TASK: Check each line of the data, and copy those where "with" appears.

Excerpts from a dataset

"""

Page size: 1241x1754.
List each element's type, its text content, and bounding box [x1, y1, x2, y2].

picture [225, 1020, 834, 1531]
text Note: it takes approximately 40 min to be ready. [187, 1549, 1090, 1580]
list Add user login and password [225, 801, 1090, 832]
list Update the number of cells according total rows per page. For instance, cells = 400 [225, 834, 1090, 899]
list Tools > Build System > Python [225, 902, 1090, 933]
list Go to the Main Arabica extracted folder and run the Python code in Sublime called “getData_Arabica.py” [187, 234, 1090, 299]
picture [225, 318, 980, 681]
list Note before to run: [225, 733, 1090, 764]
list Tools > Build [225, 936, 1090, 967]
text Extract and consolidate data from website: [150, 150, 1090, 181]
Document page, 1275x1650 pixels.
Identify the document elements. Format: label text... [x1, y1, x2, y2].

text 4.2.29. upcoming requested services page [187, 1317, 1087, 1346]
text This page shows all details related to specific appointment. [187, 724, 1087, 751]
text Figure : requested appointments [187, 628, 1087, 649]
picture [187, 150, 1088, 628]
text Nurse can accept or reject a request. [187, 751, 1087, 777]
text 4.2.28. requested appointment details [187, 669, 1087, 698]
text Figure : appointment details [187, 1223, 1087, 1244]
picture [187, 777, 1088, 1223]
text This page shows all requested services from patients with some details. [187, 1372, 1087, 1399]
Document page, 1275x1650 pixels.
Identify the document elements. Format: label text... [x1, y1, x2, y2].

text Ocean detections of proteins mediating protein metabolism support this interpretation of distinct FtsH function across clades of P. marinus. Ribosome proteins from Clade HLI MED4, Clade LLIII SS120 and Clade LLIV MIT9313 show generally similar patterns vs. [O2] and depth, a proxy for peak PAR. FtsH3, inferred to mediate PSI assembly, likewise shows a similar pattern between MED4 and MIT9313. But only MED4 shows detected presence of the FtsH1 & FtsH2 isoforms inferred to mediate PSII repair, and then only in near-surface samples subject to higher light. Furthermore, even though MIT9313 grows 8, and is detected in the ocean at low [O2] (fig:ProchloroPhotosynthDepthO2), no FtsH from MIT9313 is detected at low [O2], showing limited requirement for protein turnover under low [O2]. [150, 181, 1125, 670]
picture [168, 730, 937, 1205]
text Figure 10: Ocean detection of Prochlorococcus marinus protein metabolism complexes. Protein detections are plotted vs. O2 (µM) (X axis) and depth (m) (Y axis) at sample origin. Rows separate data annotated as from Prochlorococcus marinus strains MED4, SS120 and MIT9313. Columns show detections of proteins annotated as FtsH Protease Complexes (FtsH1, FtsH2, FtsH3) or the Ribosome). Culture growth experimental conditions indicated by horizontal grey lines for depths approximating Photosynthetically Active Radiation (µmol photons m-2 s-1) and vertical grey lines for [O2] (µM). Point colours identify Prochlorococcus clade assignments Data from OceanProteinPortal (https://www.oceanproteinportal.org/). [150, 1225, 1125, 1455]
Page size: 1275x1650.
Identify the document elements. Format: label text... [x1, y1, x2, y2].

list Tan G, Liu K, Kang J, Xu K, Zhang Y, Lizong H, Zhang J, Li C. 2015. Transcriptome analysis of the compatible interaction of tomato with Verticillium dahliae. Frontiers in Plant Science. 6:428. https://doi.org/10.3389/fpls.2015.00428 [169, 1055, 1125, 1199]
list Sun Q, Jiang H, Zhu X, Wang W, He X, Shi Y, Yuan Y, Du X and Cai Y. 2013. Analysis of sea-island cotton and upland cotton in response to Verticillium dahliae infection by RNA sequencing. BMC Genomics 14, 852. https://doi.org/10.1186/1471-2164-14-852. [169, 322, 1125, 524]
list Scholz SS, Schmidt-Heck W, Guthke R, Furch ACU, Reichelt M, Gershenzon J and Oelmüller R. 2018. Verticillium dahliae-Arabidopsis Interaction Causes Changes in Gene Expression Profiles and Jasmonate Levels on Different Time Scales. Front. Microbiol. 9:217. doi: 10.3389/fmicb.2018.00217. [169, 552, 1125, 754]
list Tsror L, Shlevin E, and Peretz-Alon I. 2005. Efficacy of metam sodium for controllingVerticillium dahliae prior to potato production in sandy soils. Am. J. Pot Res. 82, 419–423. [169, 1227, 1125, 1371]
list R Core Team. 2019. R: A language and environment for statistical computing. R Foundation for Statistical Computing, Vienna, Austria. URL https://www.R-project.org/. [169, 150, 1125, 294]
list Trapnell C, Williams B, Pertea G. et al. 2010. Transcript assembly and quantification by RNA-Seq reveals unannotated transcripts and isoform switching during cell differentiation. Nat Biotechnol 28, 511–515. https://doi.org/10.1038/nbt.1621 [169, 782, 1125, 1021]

"""

SOLUTION TO THIS TASK:
text This page shows all requested services from patients with some details. [187, 1372, 1087, 1399]
list Tan G, Liu K, Kang J, Xu K, Zhang Y, Lizong H, Zhang J, Li C. 2015. Transcriptome analysis of the compatible interaction of tomato with Verticillium dahliae. Frontiers in Plant Science. 6:428. https://doi.org/10.3389/fpls.2015.00428 [169, 1055, 1125, 1199]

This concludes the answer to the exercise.